Protecting your $$$$$ since 1978
"Helping you make the most of your $$$$$"


  1. KNOW WHERE YOUR FINANCIAL ADVISOR LIVES: This may sound odd but State laws vary. Isn't it more comforting knowing the advisor lives in your home town? If the advisor has their own home doesn't that imply more stability than an apartment number or P.O. box? If something goes wrong, why face the expense of going out of town to handle disputes?
  2. SHOW ME YOURS: If a particular investment or insurance product is that good, doesn't it make sense the advisor would own it? Before investing, ask for verification that the advisor has what they are asking you to purchase. It may be surprising how many advisors do not practice what they preach. If the advisor owns products being recommended to you, rest assured everyday that person will check on those investments because they have a personal stake in them.
  3. VERIFY CREDENTIALS: States & the SEC have regulatory departments to provide background information on registered advisors. CFP (Certified Financial Planner) is a widely recognized trademark of qualified advisors. Check the advisor out before you consider doing any business. As with any profession, experience counts.
  4. DO YOU LIKE PURPLE?: Like a lasting marriage, both partners must be compatible. Be sure your goals & philosophies of financial planning match the advisors. Otherwise there will be constant concern over recommendations made. One size does not fit all when selecting an advisor.
  5. TAKE THE STOMACH TEST: If a recommendation doesn't feel right, don't do it! No matter how compelling, don't accept it. Your stomach is almost always right. Know how the advisor will be paid. You don't work for free & neither do they.
  6. HOW DO YOU SLEEP?: If worry about your investments robs you of sleep, find a new advisor because you have the wrong investments. When you put your head on that pillow each night, you should know where your money is, why it's there & how it's doing. It seems some advisors want their clients to know as little about the portfolio as possible. In fact, you should know as much about what you have as they do.

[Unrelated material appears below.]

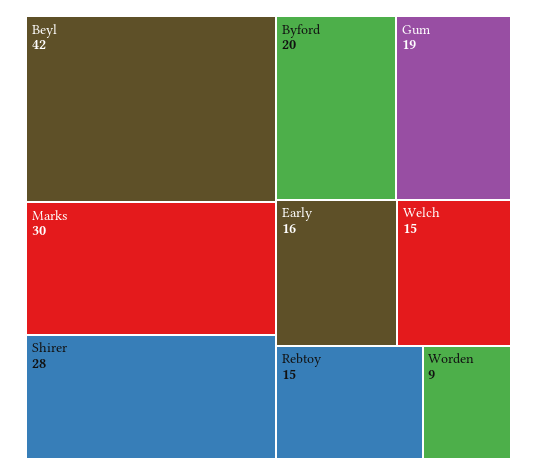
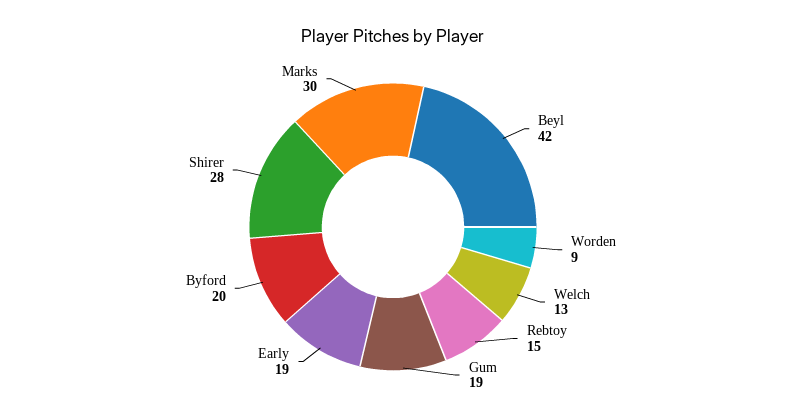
Early: 16 -> 19
Welch: 15 -> 13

  7. LEARN WHAT TO DO: Don't allow an advisor to tell you what to do; they should teach you what to do. Why? Well, that advisor may not be around tomorrow & then what will you do? I've had many new clients tell me when I ask why they have what they do in their portfolio "I don't know, that's what he/she said I should do". Go back to #6 if this would be your answer.
  8. IS ANYBODY HOME?: Next to your health, financial well-being is most important. Be sure you can contact your advisor whenever you need to. Some will sell you products & after a short time, never contact you again. So much for monitoring your investments! With E-mail, toll-free & cell phones, fax lines there is no reason an advisor should ever be unavailable except for major illness.
  9. MY NEPHEW SELLS INSURANCE TOO: With few exceptions, it is poor judgement to buy cars, boats, insurance or investments from relatives. Thanksgiving dinner will never be the same if you find the insurance you were sold or investment you made with cousin Johnny went sour. Most new agents/brokers last less than 2 years & your account will be turned over to a complete stranger.
  10. HANG UP!: Do not consider any investment or insurance solicited over the phone! Watch out for invites to seminars. The bigger the free lunch, the more it will ultimately cost you!